- Avramovo Location within Bulgaria
- Coordinates: 41°42′0″N 25°10′1″E﻿ / ﻿41.70000°N 25.16694°E
- Country: Bulgaria
- Province: Kardzhali Province
- Municipality: Ardino

Area
- • Total: 6.197 km^{2} (2.393 sq mi)

Population (2007)
- • Total: 6
- Time zone: UTC+2 (EET)
- • Summer (DST): UTC+3 (EEST)

= Avramovo, Kardzhali Province =

Avramovo (Аврамово) is a village in Ardino Municipality, Kardzhali Province, in southern-central Bulgaria. It is located 187.5 km from Sofia, roughly 14 km by road southwest of the city of Kardzhali, and roughly 20 km by road east of the municipal town of Ardino.Boyno lies just to the east along the 865 road. It covers an area of 6.197 km2 and as of 2007 had a population of 6 people. Until 1934, the settlement had the name Ibrahimler.

Avramovo is a village located in a mountainous region at an altitude of around 600m, making it somewhat difficult to reach. It has a relatively warm climate with mild winters and hot, dry summers.

==Landmarks==
Situated approximately 5 kilometers southeast of the village, the Kardzhali Dam can be found. The dam is home to a range of fish such as carp, catfish, tolostolob, zander, perch, and common rudd.

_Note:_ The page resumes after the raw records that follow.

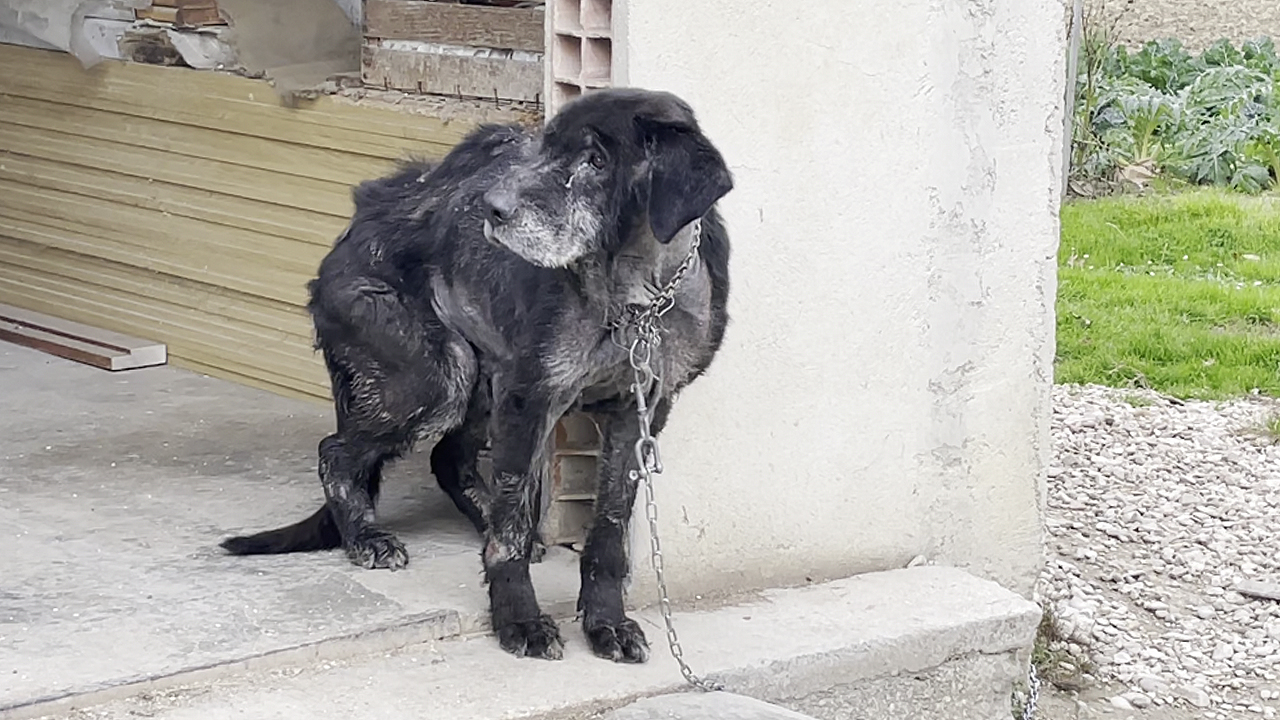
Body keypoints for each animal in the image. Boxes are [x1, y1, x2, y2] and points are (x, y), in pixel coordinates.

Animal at [222, 89, 732, 661]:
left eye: (596, 161)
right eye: (542, 148)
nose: (492, 209)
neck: (636, 298)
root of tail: (356, 224)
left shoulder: (639, 411)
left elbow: (608, 532)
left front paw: (607, 623)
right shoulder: (531, 397)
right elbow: (510, 534)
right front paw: (520, 621)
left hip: (483, 379)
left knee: (446, 458)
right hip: (438, 378)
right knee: (336, 452)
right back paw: (366, 539)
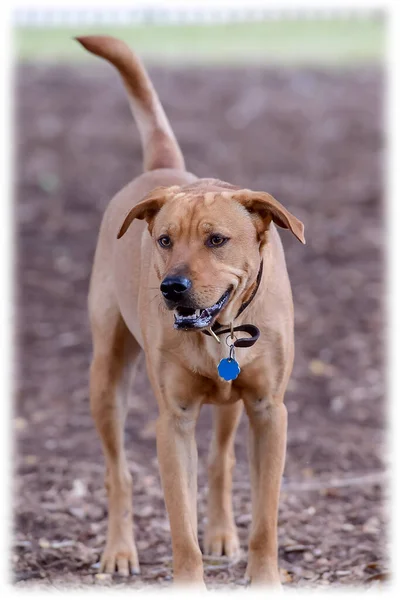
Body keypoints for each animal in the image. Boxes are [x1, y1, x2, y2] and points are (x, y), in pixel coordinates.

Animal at [76, 35, 304, 588]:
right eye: (164, 240)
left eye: (216, 240)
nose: (171, 287)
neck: (218, 334)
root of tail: (162, 169)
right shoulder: (173, 421)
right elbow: (180, 525)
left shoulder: (269, 411)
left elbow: (266, 517)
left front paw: (263, 577)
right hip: (106, 376)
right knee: (118, 472)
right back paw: (119, 550)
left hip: (231, 405)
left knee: (221, 462)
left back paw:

In addition, about 27 kilometers from Avramovo, the Krivus Fortress can be located. Constructed in the 10th century, this fortress was strategically built to guard the Arda River area in the Eastern Rhodopes. Key features include well-preserved fortification walls, some reaching up to 5 meters in height, along with towers, the fortress entrance, and the remains of an ancient church situated at the fortress’s center.

Not far from the Krivus Fortress, on a rocky peninsula along the left bank of the Borovica River, lies the Fortress of Patmos, also dating from the 10th century. The fortress’s western wall remains the best preserved. Archaeological investigations have uncovered remains of a basilica and a tower within the fortress grounds.